Return each line of the data below verbatim; pictures are to be left out.

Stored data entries
========
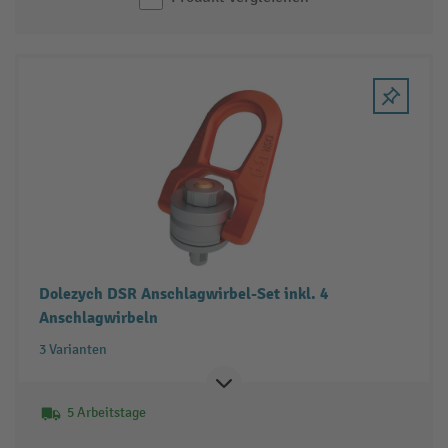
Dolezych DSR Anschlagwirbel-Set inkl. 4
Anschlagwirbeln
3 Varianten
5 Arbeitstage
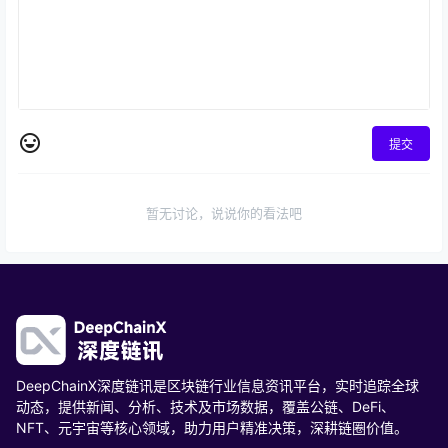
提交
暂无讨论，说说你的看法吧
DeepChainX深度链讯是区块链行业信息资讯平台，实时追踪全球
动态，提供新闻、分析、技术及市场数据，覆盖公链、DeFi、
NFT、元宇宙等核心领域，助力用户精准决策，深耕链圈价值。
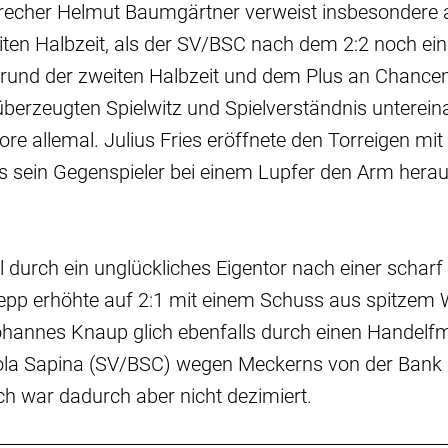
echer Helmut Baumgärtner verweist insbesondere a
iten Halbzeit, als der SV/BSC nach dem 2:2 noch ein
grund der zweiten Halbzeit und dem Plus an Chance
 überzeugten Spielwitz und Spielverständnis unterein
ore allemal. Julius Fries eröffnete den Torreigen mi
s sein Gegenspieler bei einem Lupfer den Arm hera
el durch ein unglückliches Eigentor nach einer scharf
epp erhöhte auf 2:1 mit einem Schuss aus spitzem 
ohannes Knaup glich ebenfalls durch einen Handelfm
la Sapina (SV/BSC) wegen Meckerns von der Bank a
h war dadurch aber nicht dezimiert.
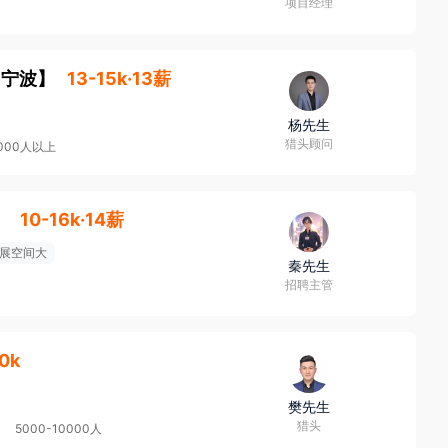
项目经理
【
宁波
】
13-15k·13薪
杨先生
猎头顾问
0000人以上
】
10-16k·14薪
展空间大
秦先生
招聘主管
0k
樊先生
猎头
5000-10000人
========
Solved exercise:
Dolezych DSR Anschlagwirbel-Set inkl. 4
Anschlagwirbeln
3 Varianten
5 Arbeitstage
提交
暂无讨论，说说你的看法吧
DeepChainX深度链讯是区块链行业信息资讯平台，实时追踪全球
动态，提供新闻、分析、技术及市场数据，覆盖公链、DeFi、
NFT、元宇宙等核心领域，助力用户精准决策，深耕链圈价值。
echer Helmut Baumgärtner verweist insbesondere a
iten Halbzeit, als der SV/BSC nach dem 2:2 noch ein
grund der zweiten Halbzeit und dem Plus an Chance
 überzeugten Spielwitz und Spielverständnis unterein
ore allemal. Julius Fries eröffnete den Torreigen mi
s sein Gegenspieler bei einem Lupfer den Arm hera
el durch ein unglückliches Eigentor nach einer scharf
epp erhöhte auf 2:1 mit einem Schuss aus spitzem 
ohannes Knaup glich ebenfalls durch einen Handelfm
la Sapina (SV/BSC) wegen Meckerns von der Bank a
h war dadurch aber nicht dezimiert.
项目经理
【
宁波
】
13-15k·13薪
杨先生
猎头顾问
0000人以上
】
10-16k·14薪
展空间大
秦先生
招聘主管
0k
樊先生
猎头
5000-10000人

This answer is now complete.